— EXERCISE OBJECTIVE —
Reproduce the lines of the material below, starting at the line that contains "family: Moraceae" and ending at the line that contains "family: Fabaceae", with both of those lines included. Leave the pictures out of your answer.

— EXTRACTED ENTRIES —
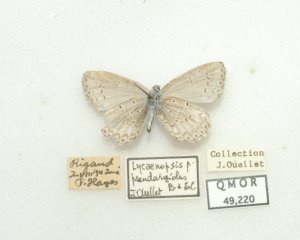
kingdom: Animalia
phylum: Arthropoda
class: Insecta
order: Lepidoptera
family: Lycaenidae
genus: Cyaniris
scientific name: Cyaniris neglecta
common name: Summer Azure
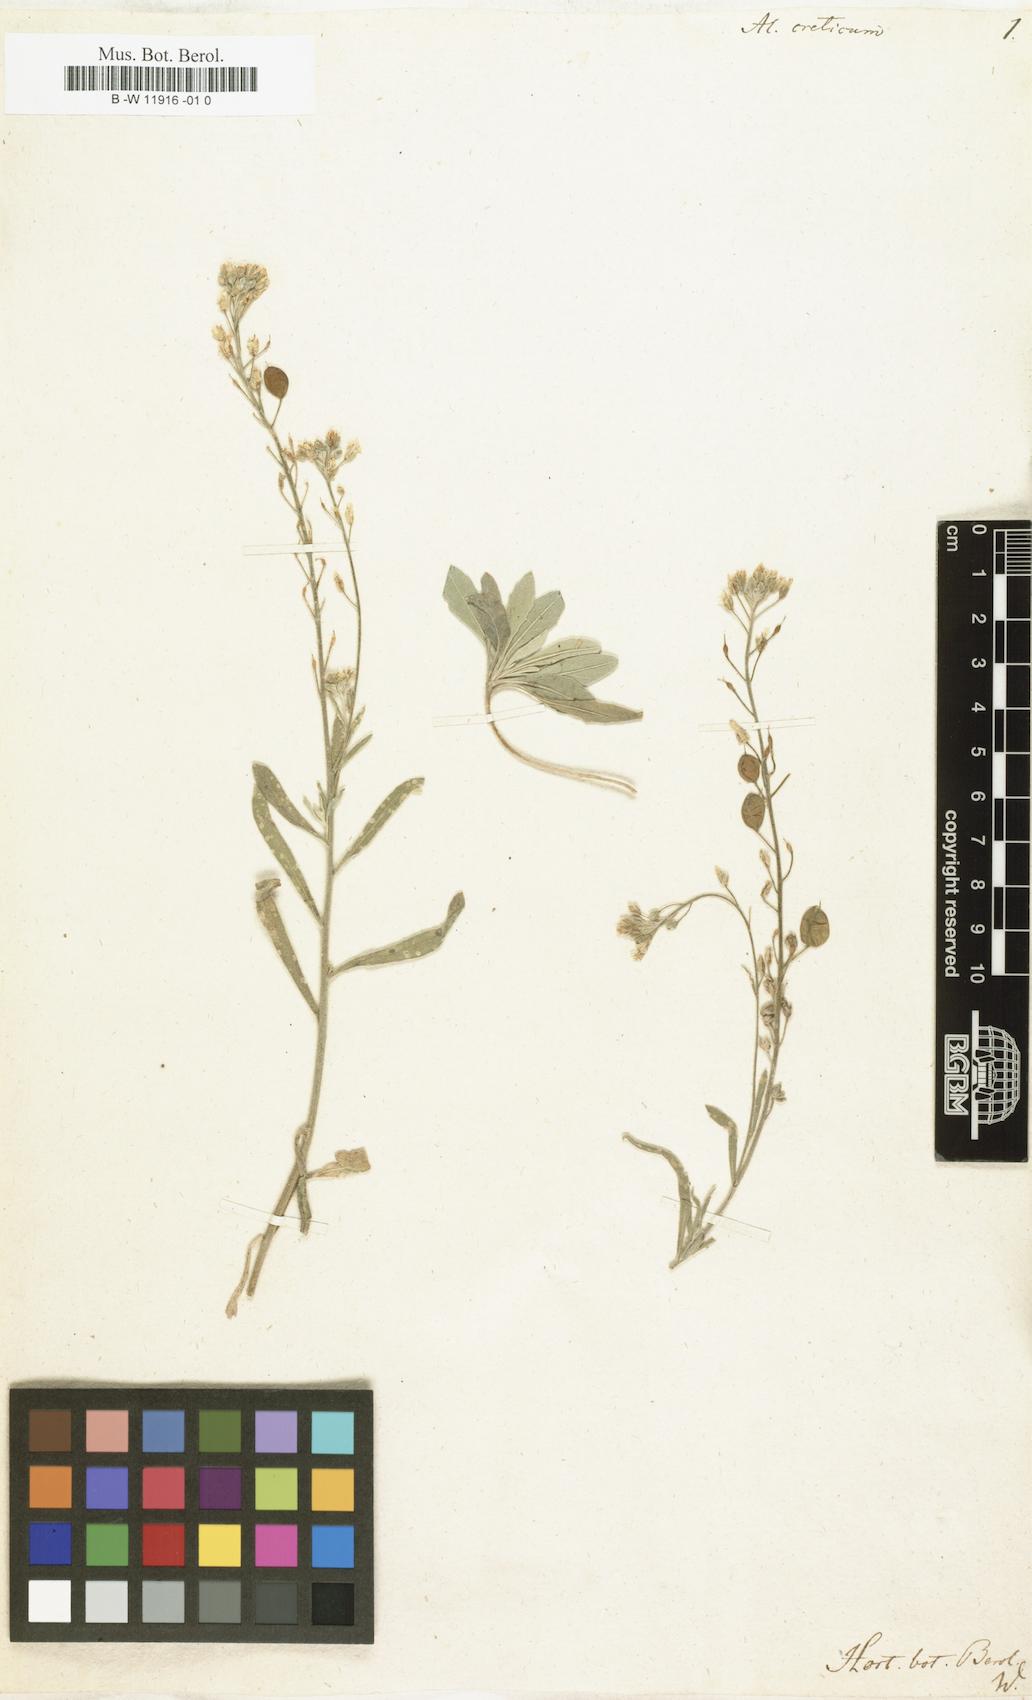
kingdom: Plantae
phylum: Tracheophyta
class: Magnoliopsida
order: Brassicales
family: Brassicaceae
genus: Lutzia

--

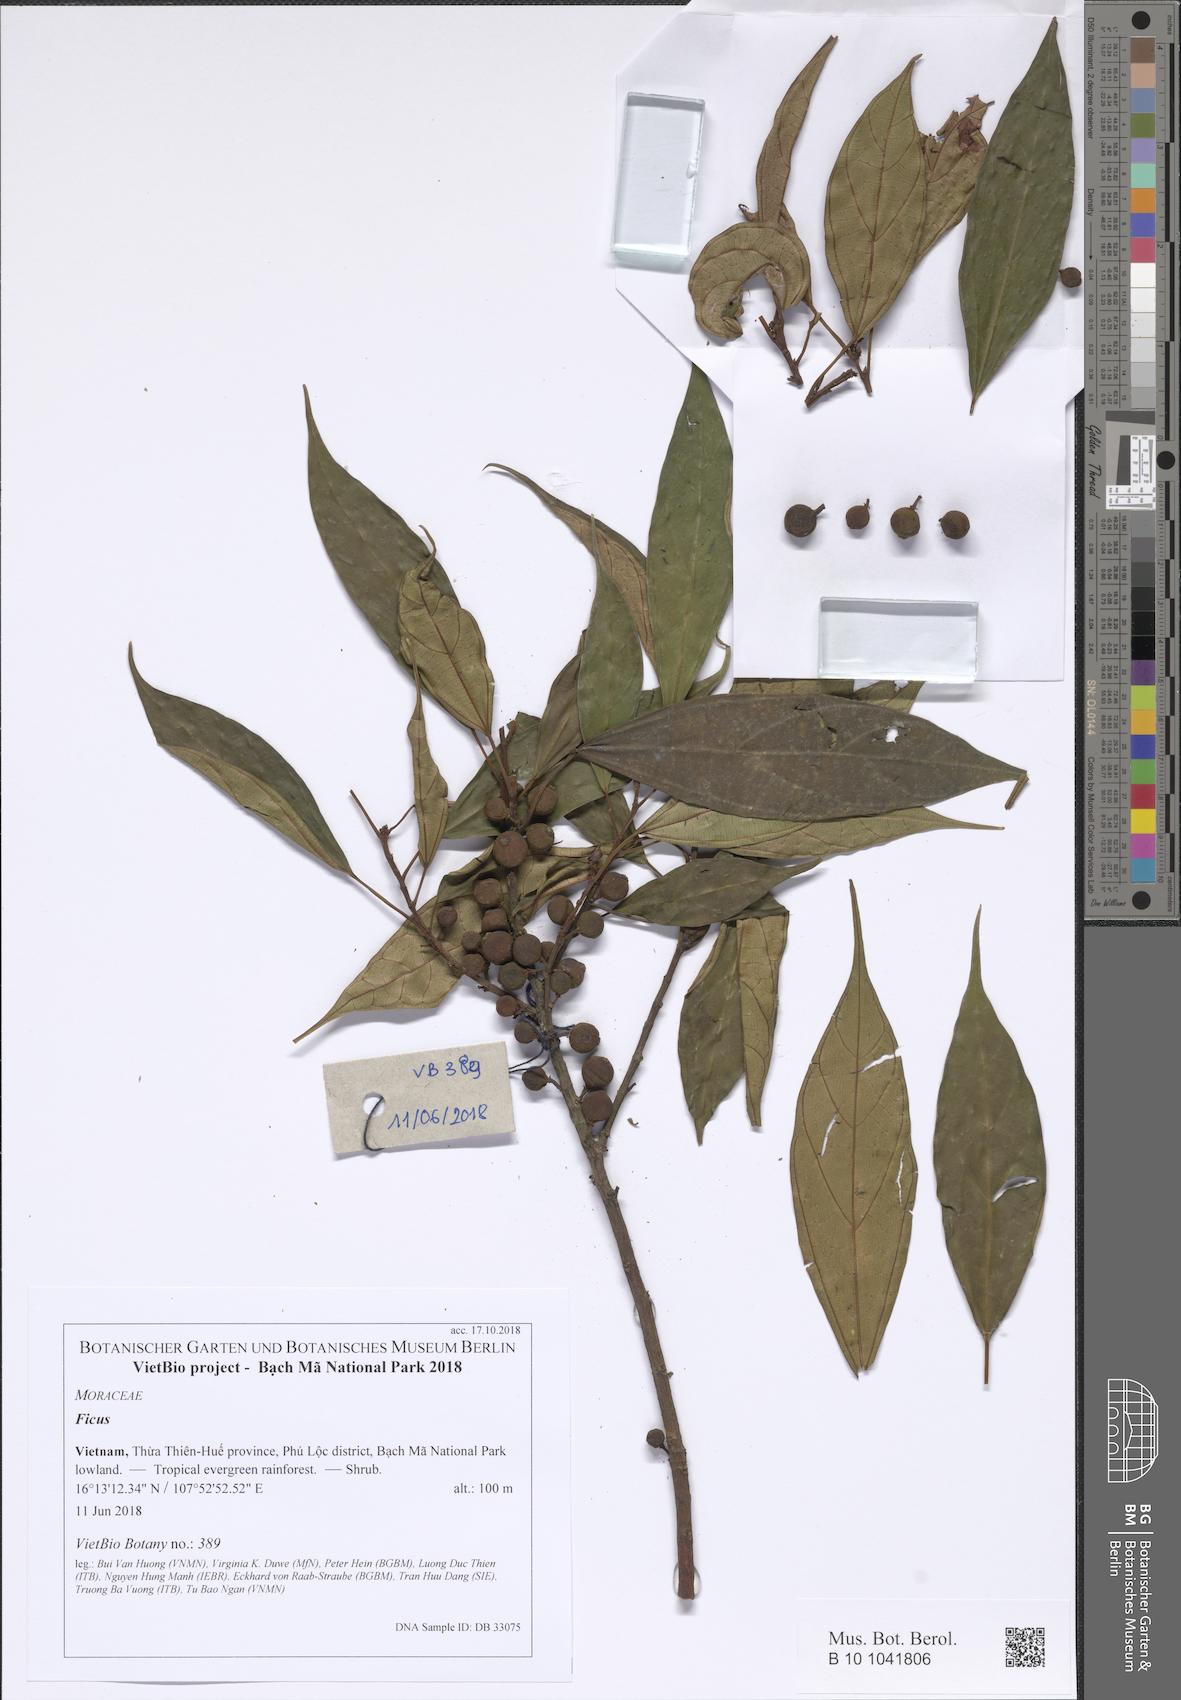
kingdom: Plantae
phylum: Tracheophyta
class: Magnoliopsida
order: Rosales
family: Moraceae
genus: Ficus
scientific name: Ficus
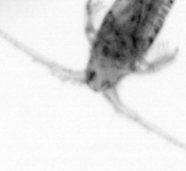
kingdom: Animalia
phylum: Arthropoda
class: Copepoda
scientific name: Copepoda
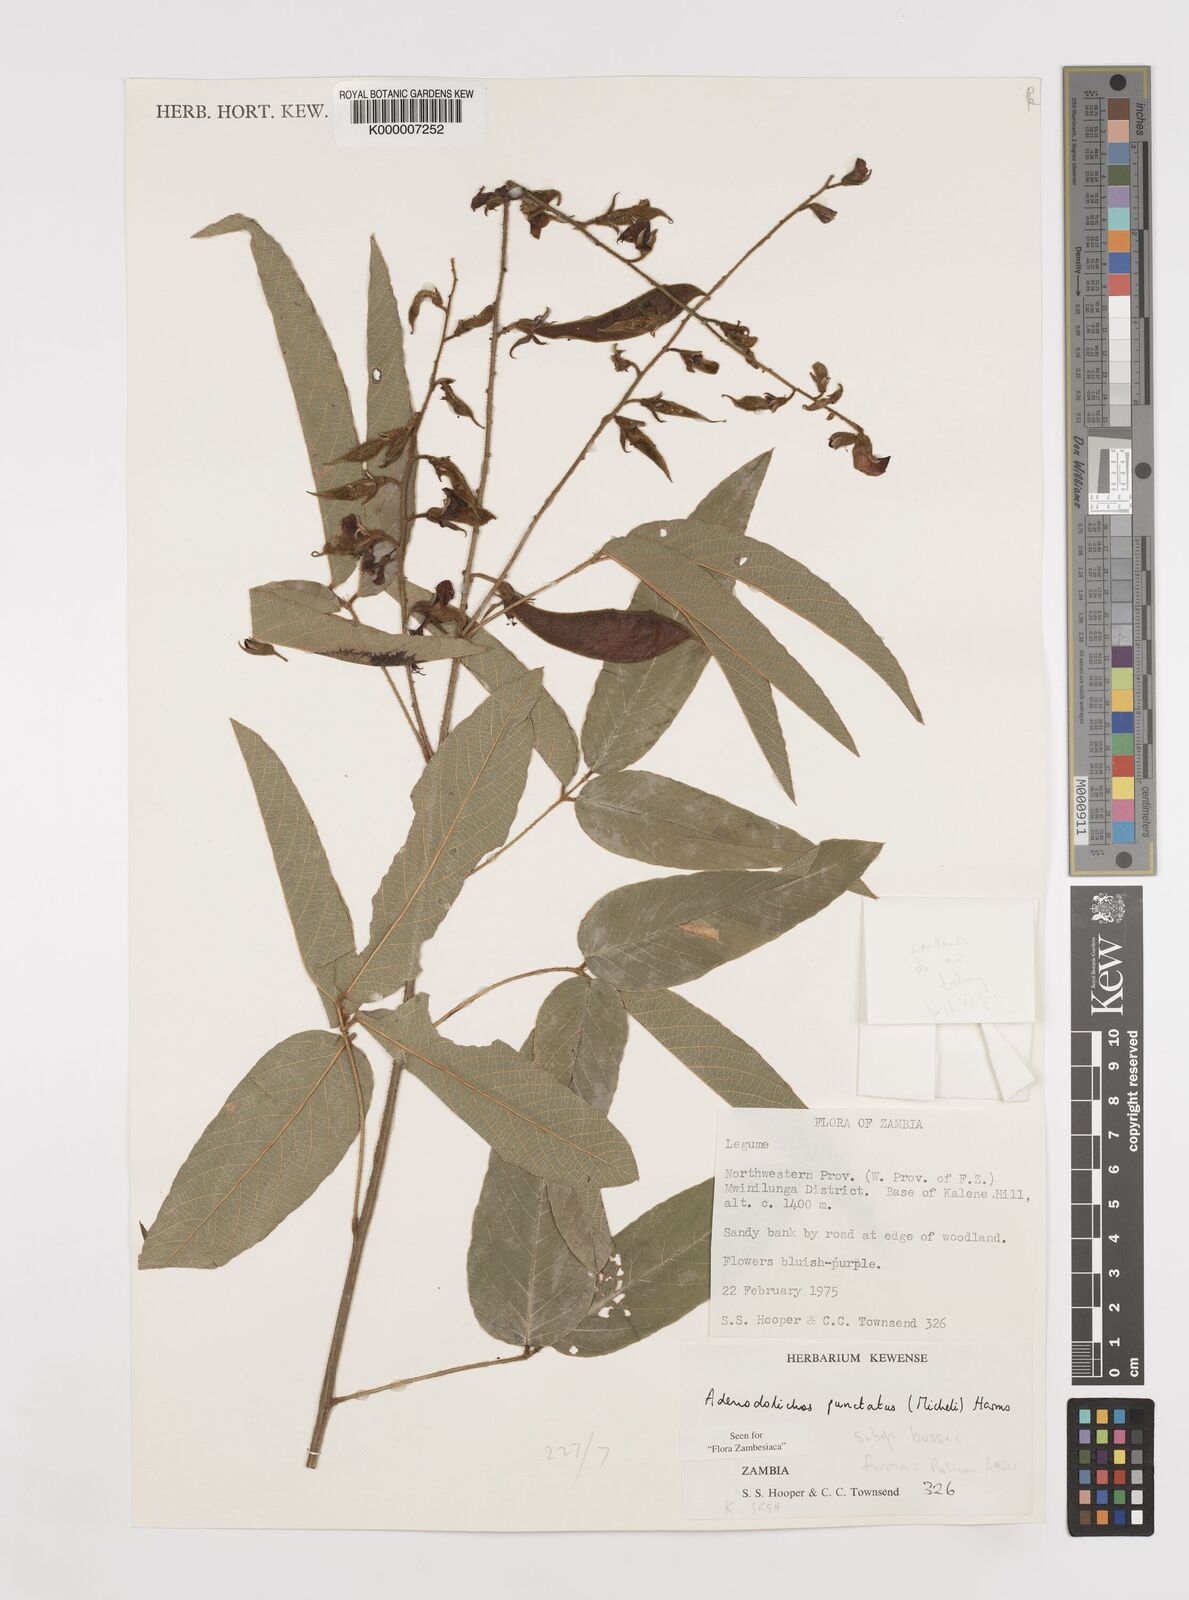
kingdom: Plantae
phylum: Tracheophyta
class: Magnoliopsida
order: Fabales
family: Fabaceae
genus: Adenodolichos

* * *

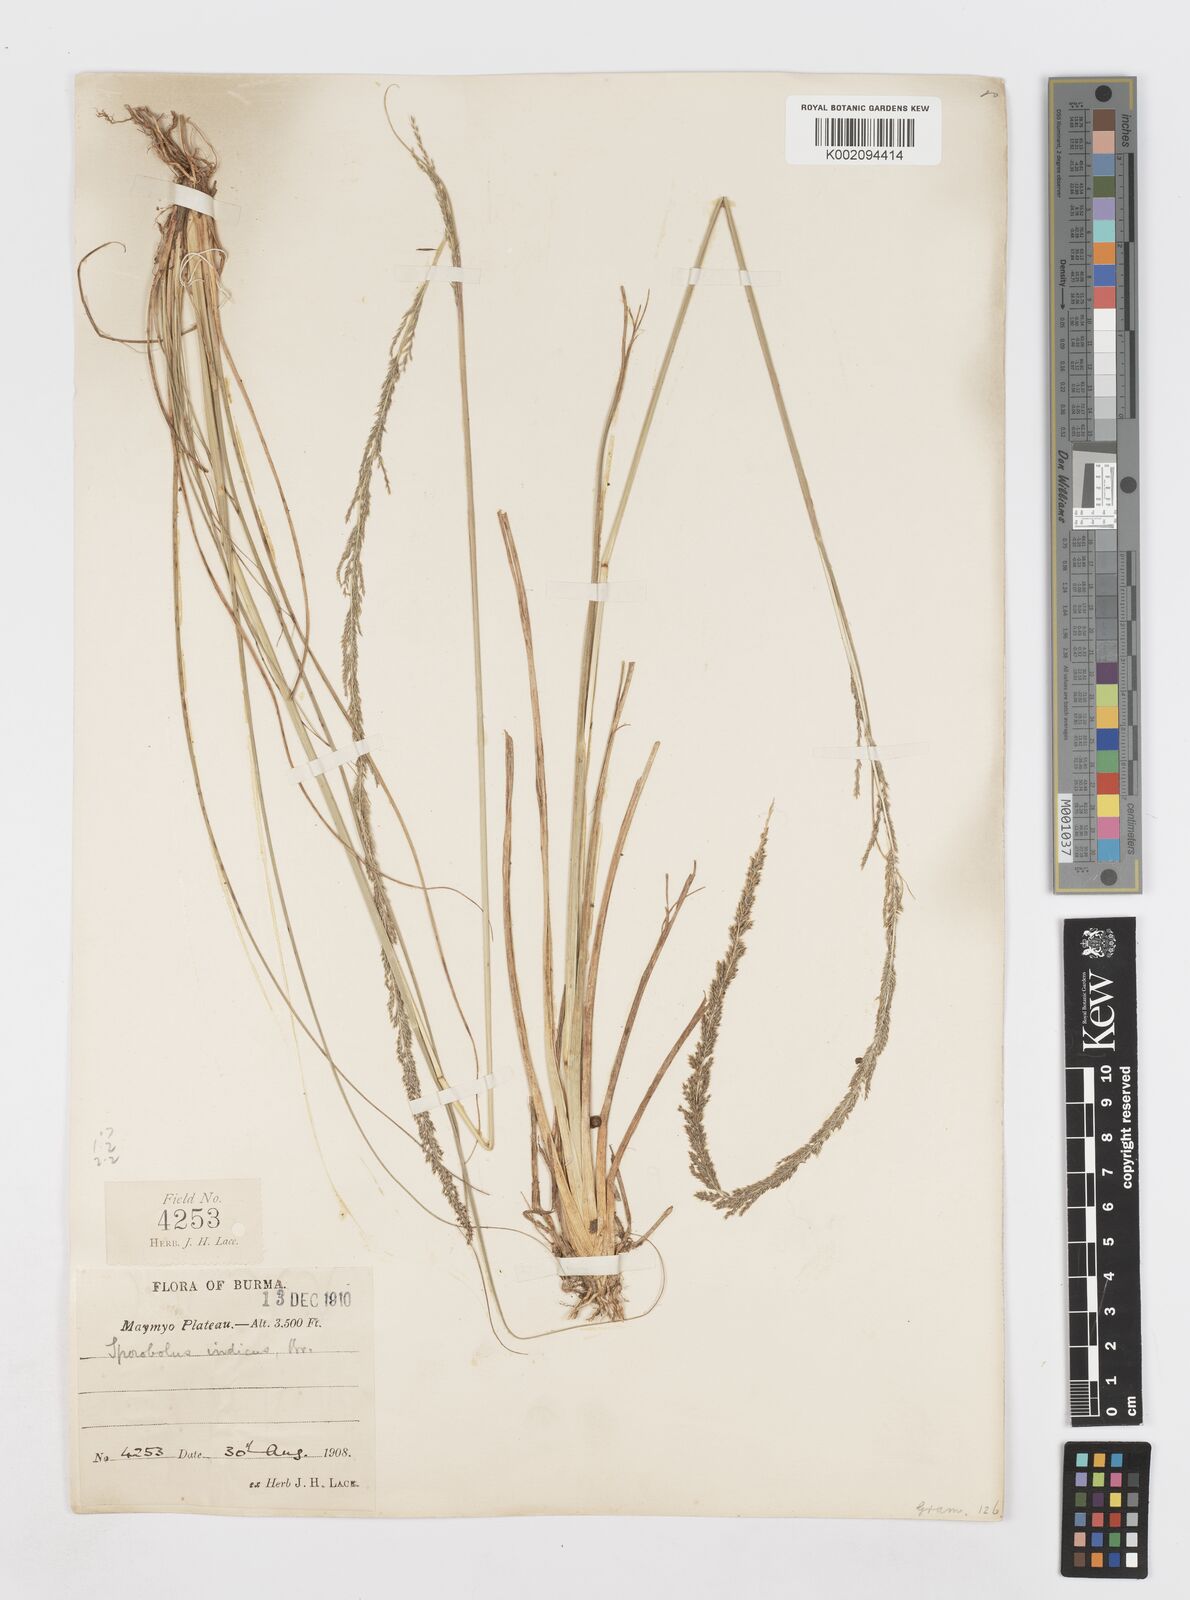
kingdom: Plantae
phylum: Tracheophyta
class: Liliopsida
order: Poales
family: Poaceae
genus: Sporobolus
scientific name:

— WORKED SOLUTION —
family: Moraceae
genus: Ficus
scientific name: Ficus
kingdom: Animalia
phylum: Arthropoda
class: Copepoda
scientific name: Copepoda
kingdom: Plantae
phylum: Tracheophyta
class: Magnoliopsida
order: Fabales
family: Fabaceae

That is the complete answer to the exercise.